(DATA EXCERPTS)

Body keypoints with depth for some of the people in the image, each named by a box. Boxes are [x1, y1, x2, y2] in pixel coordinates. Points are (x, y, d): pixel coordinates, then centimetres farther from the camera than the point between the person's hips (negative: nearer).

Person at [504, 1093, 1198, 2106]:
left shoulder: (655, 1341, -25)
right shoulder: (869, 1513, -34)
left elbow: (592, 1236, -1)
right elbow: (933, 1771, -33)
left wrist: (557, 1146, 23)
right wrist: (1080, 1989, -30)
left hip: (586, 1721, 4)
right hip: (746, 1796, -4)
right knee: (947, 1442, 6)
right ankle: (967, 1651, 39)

(End DATA EXCERPTS)

WHAT TO DO =>
The response should consist of all the entries, copied without any alteration.

EXPECTED ANSWER =>
Body keypoints with depth for some of the people in the image, each named by a box. Boxes are [x1, y1, x2, y2] in pixel coordinates. Points are (x, y, d): pixel coordinates, then centimetres farther from the camera than the point between the person's hips (negative: nearer).

Person at [504, 1093, 1198, 2106]:
left shoulder: (655, 1341, -25)
right shoulder: (869, 1513, -34)
left elbow: (592, 1236, -1)
right elbow: (933, 1771, -33)
left wrist: (557, 1146, 23)
right wrist: (1080, 1989, -30)
left hip: (586, 1721, 4)
right hip: (746, 1796, -4)
right knee: (947, 1442, 6)
right ankle: (967, 1651, 39)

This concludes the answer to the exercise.